Failure to separate highly separable data

jdonaldson / rtsne

An R package for t-SNE (t-Distributed Stochastic Neighbor Embedding)

58 stars 24 forks source link

Failure to separate highly separable data #4

Open s-andrews opened 7 years ago

s-andrews commented 7 years ago

I've been testing the latest CRAN version of this package on some data which should be highly separable and have been getting very poor results (basically no separation), so it looks like there's a bug which affects the ability to separate at least some datasets.

I've written up my tests at http://www.bioinformatics.babraham.ac.uk/tsne/ and have provided the data I used there too so you can replicate this. Others have also reported similar findings (links at at the end of my document) so I don't think it's just me.

jdonaldson commented 7 years ago

Thanks for the data, I'll look into it.

jdonaldson commented 7 years ago

It doesn't look like the tsne library is inferring the "type" of the transposed dataframe correctly for some reason. I'll pin that down.

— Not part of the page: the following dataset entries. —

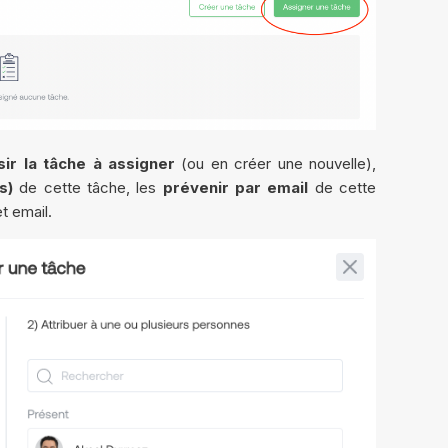
sir la tâche à assigner
(ou en créer une nouvelle),
s)
de cette tâche, les
prévenir par email
de cette
t email.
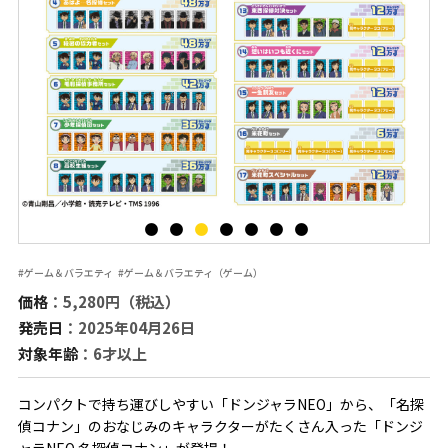
#ゲーム＆バラエティ
#ゲーム＆バラエティ（ゲーム）
価格
：5,280円（税込）
発売日
：2025年04月26日
対象年齢
：6才以上
コンパクトで持ち運びしやすい「ドンジャラNEO」から、「名探
偵コナン」のおなじみのキャラクターがたくさん入った「ドンジ
ャラNEO 名探偵コナン」が登場！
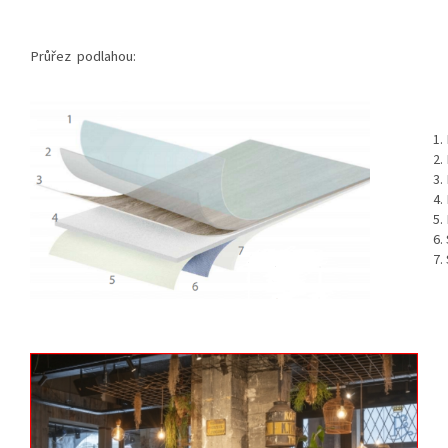
Průřez podlahou:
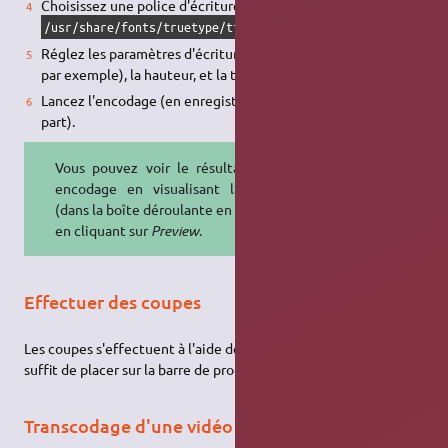
Choisissez une police d'écriture (ex:
/usr/share/fonts/truetype/ttf-liberation/LiberationSans-R
Réglez les paramètres d'écriture comme la couleur (blanc
par exemple), la hauteur, et la taille du texte.
Lancez l'encodage (en enregistrant votre vidéo quelque
part).
Vous pouvez voir le résultat avant
encodage en visualisant la sortie
(dans la boîte déroulante en haut) ou
en cliquant sur
Preview
.
Effectuer des coupes
Les coupes s'effectuent à l'aide des curseurs
et
qu'il
A [
B ]
suffit de placer sur la barre de progression.
Transcodage d'une vidéo MKV en AVI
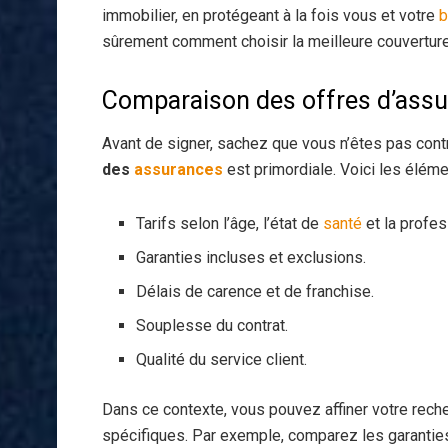
immobilier, en protégeant à la fois vous et votre
b
sûrement comment choisir la meilleure couverture 
Comparaison des offres d’ass
Avant de signer, sachez que vous n’êtes pas contr
des
assurances
est primordiale. Voici les éléme
Tarifs selon l’âge, l’état de
santé
et la profes
Garanties incluses et exclusions.
Délais de carence et de franchise.
Souplesse du contrat.
Qualité du service client.
Dans ce contexte, vous pouvez affiner votre reche
spécifiques. Par exemple, comparez les garantie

One quick workaround is to pass in your transposed matrix with distances precalculated. This separates things as expected.

e.g.

tsne(dist(t(tsne.data)), perplexity = 5) -> tsne.result

rplot

jdonaldson commented 7 years ago

Also, regarding speed, the primary purpose of this library was an educational resource, with features for expressing progress and restartable convergence with pre-trained embeddings.

However, I'm currently working with another collaborator to implement the core logic in RCpp, and adding barnes hut-style techniques. This should bring it into performance parity with the other libraries (which are typically wrappers around the same cpp runtime).

s-andrews commented 7 years ago

Thanks for the replies and the work round for this data. For our immediate purposes I think we'll shift over to Rtsne (just for the speed boost as much as anything) but it's good to know there's another viable alternative too.